Pasado y presente de los republicanos, por Álvaro de Albornoz
Necesidad de desechar la concepción catastrófica. El izquierdismo no es un programa. Las declaraciones de principios y las soluciones del momento. Republicanismo y socialismo.

Álvaro de Albornoz. El partido republicano (1918)

Necesita el partido republicano desechar la concepción catastrófica en que durante tantos años inspiró su política. El progreso democrático no se realiza mediante colaboraciones siniestras ni bajo presagios fatídicos. No han de dar el triunfo al partido republicano los desaciertos y torpeza de sus adversarios, sobre todo si llegan al extremo de consumar la ruina del país. No debe esperarse ver surgir la democracia de la dictadura, ni el régimen de la ley de la constante y sistemática violación del derecho. Para despertar la opinión no son los medios más adecuados el látigo y la bota de montar. Es preciso desechar la teoría de que el exceso del mal sólo males mayores puede engendrarse. El exceso de arbitrariedad y de violencia destruye la ciudadanía en vez de estimularla. El exceso de miseria conduce, más que a la protesta ciudadana, a la abyección y al envilecimiento de los pueblos. Ni el hambre ni la desesperanza son fuerzas constructivas, utilizables en una empresa de regeneración política, en una obra de reconstitución nacional. La desorganización que se extiende cada día a nuevos elementos, a nuevos tejidos, a nuevas células del cuerpo social, acaba por producir la muerte. El partido republicano no debe esperar el triunfo de una catástrofe suprema, de un hundimiento en que perezca todo. El socialismo, que tenía la concepción catastrófica de Marx, reaccionó contra ella, y fía hoy más que en el choque fatal de las fuerzas económicas en el desenvolvimiento de la conciencia proletaria. Como del progreso social, son instrumento del progreso democrático la propaganda  de las ideas, la difusión de la cultura, el cumplimiento de los deberes cívicos. Y la victoria total, definitiva, está al final de un continuo, uniforme, omnilateral, acelerado proceso de decadencia.

La principal misión de un partido civil, de un partido de opinión, es formar conciencia democrática. Decía Castelar que organizar un partido para la revolución y no para legalidad es una demencia. Si no tanto, es lo cierto que los partidos son para la legalidad, para los comicios, para el Parlamento, y sólo circunstancialmente, transitoriamente, para la revolución. Un partido no puede ser revolucionario durante veinte, treinta, cuarenta años. Esto es absurdo. Los mismos revolucionarios, tras lo periodos de violenta agitación, reclaman el sedante de las amnistías; y el país, que no puede vivir en un estado de inquietud permanente, acaba por entregarse a cualquiera que represente el orden. La revolución, siempre, en todo momento, a todo trance, no puede ser la finalidad de un partido. Y un partido cuya finalidad sea esa será necesariamente un partido estéril, cuando no perturbador de la vida del país. "No basta querer hacer la revolución -dijo Pí y Margall-; hay que merecerla". Y merecerla es haberla preparado en una difícil, espinosa, dura labor de ciudadanía; haberla realizado en las conciencias con un apostolado generoso, de abnegación y de sacrificio. Si el partido republicano, sembrando ideas, hubiera fiado la revolución al despertar de la conciencia democrática, acaso se hubiera encontrado con ella, hecha, en un verdadero movimiento nacional, por todos los partidos y por todas las clases.

> CONSIGNA 1
En el fragmento sobre el partido republicano, ¿a quién se atribuye la frase según la cual no basta querer hacer la revolución, sino que hay que merecerla?
> CONSIGNA 2
Reproduce el pasaje del fragmento sobre el partido republicano que va desde "Pasado y presente" hasta "Republicanismo y socialismo.".

> LISTADO FACILITADO
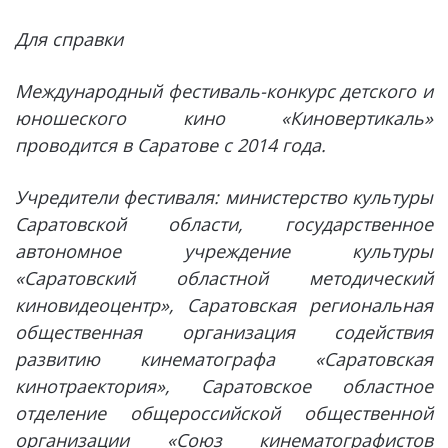
Для справки
Международный фестиваль-конкурс детского и
юношеского кино «Киновертикаль»
проводится в Саратове с 2014 года.
Учредители фестиваля: министерство культуры
Саратовской области, государственное
автономное учреждение культуры
«Саратовский областной методический
киновидеоцентр», Саратовская региональная
общественная организация содействия
развитию кинематографа «Саратовская
кинотраектория», Саратовское областное
отделение общероссийской общественной
организации «Союз кинематографистов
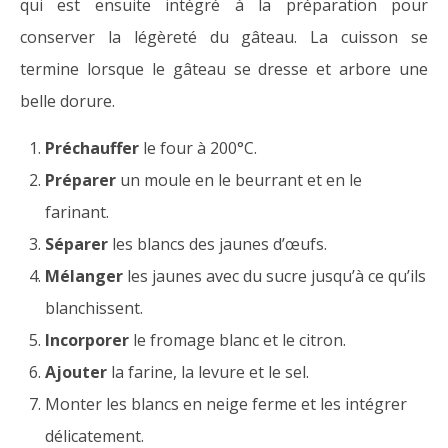
qui est ensuite intégré à la préparation pour
conserver la légèreté du gâteau. La cuisson se
termine lorsque le gâteau se dresse et arbore une
belle dorure.
Préchauffer
le four à 200°C.
Préparer
un moule en le beurrant et en le
farinant.
Séparer
les blancs des jaunes d’œufs.
Mélanger
les jaunes avec du sucre jusqu’à ce qu’ils
blanchissent.
Incorporer
le fromage blanc et le citron.
Ajouter
la farine, la levure et le sel.
Monter les blancs en neige ferme et les intégrer
délicatement.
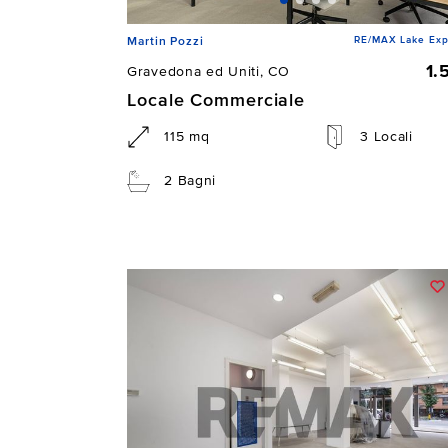
RE/MAX Lake Exp
Martin Pozzi
1.
Gravedona ed Uniti, CO
Locale Commerciale
115 mq
3 Locali
2 Bagni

> RESULTADO 1
A Pí y Margall.

> RESULTADO 2
Pasado y presente de los republicanos, por Álvaro de Albornoz
Necesidad de desechar la concepción catastrófica. El izquierdismo no es un programa. Las declaraciones de principios y las soluciones del momento. Republicanismo y socialismo.